The problem with gloves-and-goggles VR is that manipulation in free space without force feedback sucks. But Carmack is just using this to play Doom, for which it should work fine. (Basic problem with VR without force feedback: you can shoot stuff and drive, but not much else works. Fortunately, shooting stuff and driving covers most of video gaming.) More physically-oriented games, like some of the Kinect stuff, ought to be better. But you absolutely have to have the motion compensation good enough to provide a reliable visual horizon, or your users will fall down.

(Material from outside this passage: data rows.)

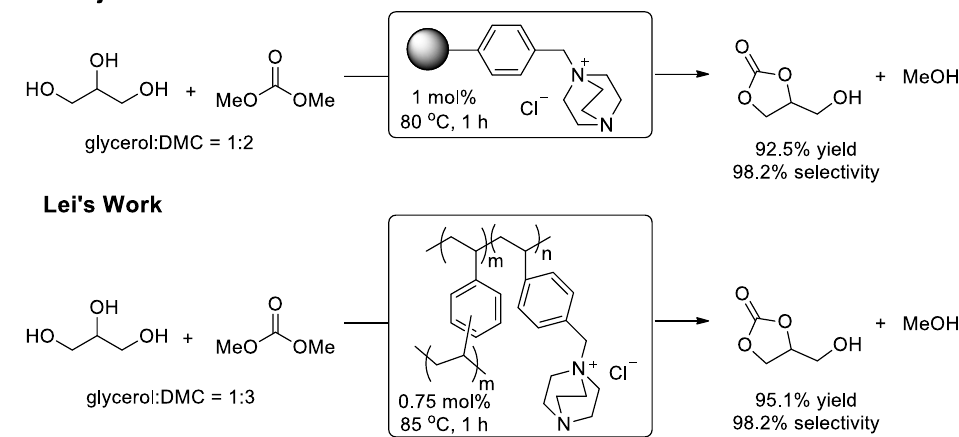
Figure 10. DABCO-derived heterogeneous catalysis in the transesterification of glycerol.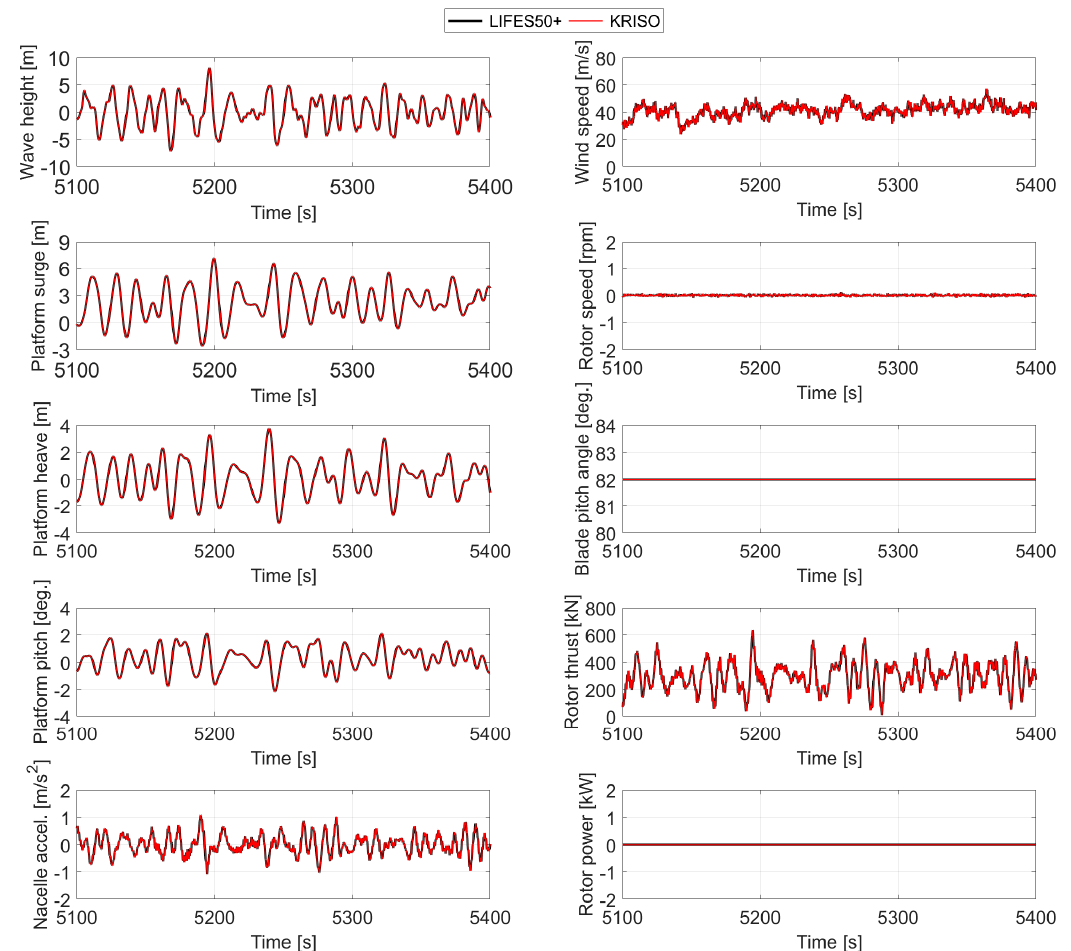
Figure 2. Validation of the responses to DLC6.1 for the OO-Star Wind Floater Semi 10 MW.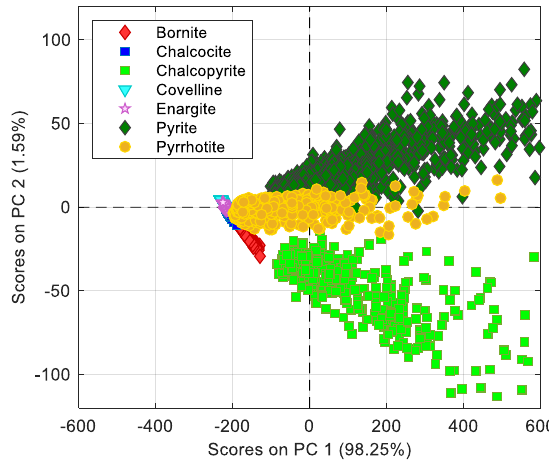
Figure 5. PC1 – PC2 scores from PCA applied to the mean centered data matrix. Figure 5. PC1–PC2 scores from PCA applied to the mean centered data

(The video is embedded in some cheezy ad container with three ad sources, and is considered hostile code by Firefox 12: "[Exception... "'DNTP Redirect Blocked' when calling method: [nsIChannelEventSink::asyncOnChannelRedirect]" nsresult: "0x8057001e (NS_ERROR_XPC_JS_THREW_STRING)" location: "" data: no]". Lame.)
Please note that the Oculus Rift (tentative name - I think actually they're just going for 'Rift' right now) is not John Carmack's project. He's simply showing a keen interest. I guess you could potentially argue that John Carmack could just throw money at them as an expression of that interest, but right now the people behind it aren't asking him to do so.
That said, I agree with your general sentiment - but I'd it's inevitable that companies with oodles of cash will use CrowdFunding or, more likely, CrowdSourcing platforms to do some dirty work for them.
Some people have likened KickStarter to essentially being presales, after all - so a behemoth like EA might use it to gauge interest in 3 different games and then assign funds and personnel accordingly, knowing that there's people who are willing to put forth money and not just random forum posts.
But that's speculation.
According to an engineer who worked on the Sega VR project, there's a very serious problem with this sort of device:
There is a danger with HMDs: the IPD (inter-pupilar distance) must be properly set. IO Glasses gets around this by having a really big aperture. Sega had a thumbwheel to adjust the IPD. Here is the danger: if the IPD for the LCDs are wider than the user IPD, you force the user’s eyes to look outward. This is the opposite of cross-eyed. This can really stress the weak muscles around the eyes, and can cause permanent damage in less than 30 minutes. What I heard was the Sega lawyers brought up the liability issue on the eye damage. That is the reason I heard the project was canceled. Take it with whatever block of salt you want.
Circumcision is child abuse.
He specifically tried the HMZ-T1, but he found it lacking.
http://superuser.com/questions/419070/transatlantic-ping-faster-than-sending-a-pixel-to-the-screen/419167#419167
Courtesy of the Museum of Horrifying Technology, 666 Lakeshore Drive, Chicago, IL.
"And this example right here is the SEGA VR headset from 1992, we like to call it "the Ringu" because any time someone uses it, a little Japanese girl shows up and kills them in an ironic and disturbing manner. We don't know why? Apparently they thought it was an important feature. Now over here, we have the VR headset that makes you go blind and bleed from your nose."
Good luck John. You're going to need it.
What would Richard Feynman do, if he were here right now? He'd do some math and he'd follow through!